Nvidia’s (NASDAQ:NVDA) first-quarter results left a lot to be desired despite beating analyst estimates. While revenues and earnings were better than expected, the top line still saw a 31% decline over the same period last year, sending Nvidia stock to $133 before recovering throughout June.
As I write this, the Nvidia stock price is 34% higher than its 52-week low of $124.46 and 43% lower than its 52-week high of $292.76. While it’s almost a certainty Nvidia stock won’t hit its 52-week high anytime soon, the idea of it hitting its January lows remain on the table for the remainder of 2019.
What Nvidia reports in August will have a significant bearing on the future direction of its stock price.
A Closer Look at NVDA Stock
My InvestorPlace colleague Tom Taulli recently weighed in on Nvidia’s stock price suggesting that in the near-term, NVDA will face significant volatility, due in large part to the terrific job Advanced Micro Devices (NASDAQ:AMD) CEO Lisa Su is doing to innovate at a rapid pace, taking market share from some of its bigger rivals including Nvidia.
There is no question that AMD is turning heads, but Nvidia needn’t worry that it’s losing a little business to Su. Instead, it should continue investing in R&D to innovate its way out of its latest slowdown.
To do that it’s got to continue generating free cash flow, the one thing it’s got that AMD doesn’t. AMD can’t afford to make any mistakes at this point. If it does slip up, investors will punish its stock, customers will think twice about buying its product, and profits will become losses in a hurry.
The Free Cash Flow Advantage
In my most recent article about Nvidia, I couldn’t stress enough how important it is for the company to generate free cash flow. It’s the fuel that drives innovation. Without it, you’re hopelessly stuck in neutral.
I love companies that generate free cash flow. It’s even better if they can grow FCF by double digits over the long haul. Those that can see their stock prices go higher over time; those that can’t see their stock prices go lower. It’s that simple.
So, come Aug. 15, Nvidia needs to demonstrate that it’s doing what’s necessary to maintain its current levels of free cash. It doesn’t need to be hitting it out of the park (given recent sales declines we know that’s not happening) but it does need to show that it’s got a handle on the cash going out the door.

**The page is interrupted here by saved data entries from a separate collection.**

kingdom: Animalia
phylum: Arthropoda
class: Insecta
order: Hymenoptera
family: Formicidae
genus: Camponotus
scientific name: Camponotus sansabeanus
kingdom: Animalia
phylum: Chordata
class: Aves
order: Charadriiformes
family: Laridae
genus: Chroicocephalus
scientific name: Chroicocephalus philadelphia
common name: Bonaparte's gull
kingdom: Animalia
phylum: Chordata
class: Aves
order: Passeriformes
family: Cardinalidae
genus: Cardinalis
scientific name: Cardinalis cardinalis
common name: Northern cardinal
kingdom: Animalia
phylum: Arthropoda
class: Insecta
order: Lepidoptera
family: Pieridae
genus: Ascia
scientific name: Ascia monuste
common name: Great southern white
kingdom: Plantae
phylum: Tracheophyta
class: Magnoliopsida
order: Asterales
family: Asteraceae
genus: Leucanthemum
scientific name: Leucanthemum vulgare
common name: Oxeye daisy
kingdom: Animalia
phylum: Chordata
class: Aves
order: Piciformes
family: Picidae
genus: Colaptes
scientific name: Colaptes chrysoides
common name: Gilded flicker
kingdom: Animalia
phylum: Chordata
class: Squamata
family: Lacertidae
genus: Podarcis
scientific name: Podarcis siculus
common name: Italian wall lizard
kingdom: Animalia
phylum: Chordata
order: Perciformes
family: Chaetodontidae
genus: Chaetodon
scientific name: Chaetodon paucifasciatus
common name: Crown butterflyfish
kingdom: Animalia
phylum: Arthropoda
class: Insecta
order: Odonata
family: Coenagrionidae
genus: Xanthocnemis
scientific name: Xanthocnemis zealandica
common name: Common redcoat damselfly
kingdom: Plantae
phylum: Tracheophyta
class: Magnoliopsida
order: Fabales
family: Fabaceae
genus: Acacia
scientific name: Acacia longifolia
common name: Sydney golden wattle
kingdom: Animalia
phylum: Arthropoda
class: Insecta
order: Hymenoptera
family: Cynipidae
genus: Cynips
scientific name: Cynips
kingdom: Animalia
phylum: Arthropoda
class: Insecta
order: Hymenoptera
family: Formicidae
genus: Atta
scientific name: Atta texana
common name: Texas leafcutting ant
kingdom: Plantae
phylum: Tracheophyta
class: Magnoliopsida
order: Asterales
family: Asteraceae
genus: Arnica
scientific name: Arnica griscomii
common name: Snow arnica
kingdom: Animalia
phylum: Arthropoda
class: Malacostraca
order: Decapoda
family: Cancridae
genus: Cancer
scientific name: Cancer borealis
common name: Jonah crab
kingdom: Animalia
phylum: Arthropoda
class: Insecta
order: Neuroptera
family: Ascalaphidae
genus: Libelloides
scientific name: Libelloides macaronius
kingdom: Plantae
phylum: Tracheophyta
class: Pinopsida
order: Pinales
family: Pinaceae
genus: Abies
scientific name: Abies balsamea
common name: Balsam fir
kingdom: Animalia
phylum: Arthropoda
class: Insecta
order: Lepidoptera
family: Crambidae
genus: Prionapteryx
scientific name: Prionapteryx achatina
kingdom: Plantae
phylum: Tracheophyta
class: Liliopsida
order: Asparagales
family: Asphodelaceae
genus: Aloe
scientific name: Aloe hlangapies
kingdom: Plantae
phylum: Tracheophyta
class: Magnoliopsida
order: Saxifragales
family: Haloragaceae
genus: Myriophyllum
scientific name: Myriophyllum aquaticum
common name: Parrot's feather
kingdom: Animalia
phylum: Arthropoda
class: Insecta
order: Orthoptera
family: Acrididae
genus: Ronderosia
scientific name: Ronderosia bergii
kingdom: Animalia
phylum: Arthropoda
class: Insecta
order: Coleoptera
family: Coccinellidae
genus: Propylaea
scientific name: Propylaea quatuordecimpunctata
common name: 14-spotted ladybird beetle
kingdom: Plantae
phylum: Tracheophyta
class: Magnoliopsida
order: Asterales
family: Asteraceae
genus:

In the first quarter, Nvidia saw a significant drop in its free cash flow. In Q1 2019, Nvidia had $1.33 billion in free cash flow. In Q1 2020, it dropped by 55% to $592 million. Naturally, its non-GAAP earnings per share in the same period fell by 57%. The two usually go together.
Where will it be after the second quarter?
After two quarters in fiscal 2019, Nvidia’s free cash flow was $2.11 billion, up from $879 million a year earlier. FCF was 33% of its revenue for the first six months of the fiscal year. In fiscal 2018, its FCF for the first six months was 21% of $4.17 billion in sales.
In Q1 2020, free cash flow was just less than 27% of its $2.22 billion in revenue. I expect that Nvidia’s second-quarter will come in somewhere in the 20s, hopefully, higher than lower.
Analysts expect Nvidia to generate revenues of $11 billion in 2020. Based on a 25% rate of free cash flow generation on the year, Nvidia should still be able to deliver almost $3 billion in FCF.
AMD on a trailing 12-month basis used $251 million in free cash flow. Over the past five years, it’s averaged -$143 million in free cash flow; I doubt it will be cash-flow positive in its latest fiscal year.
So, the fact that Nvidia is trading at 32 times its 2020 earnings compared to 51 times for AMD, and it generates a lot of free cash flow, makes me feel much better about NVDA stock as a long term play.
The Bottom Line on Nvidia Stock
When Nvidia reports its Q2 2020 earnings in August, I’ll be looking at how much free cash flow it generates from its revenues. If it’s in the 20s, I wouldn’t be concerned. If it’s lower than that, I’d begin to reassess why you own its stock.
Long term, Nvidia’s a great hold. However, as my colleague said, it’s going to see some volatility over the next few months and into 2020.
At the time of this writing Will Ashworth did not hold a position in any of the aforementioned securities.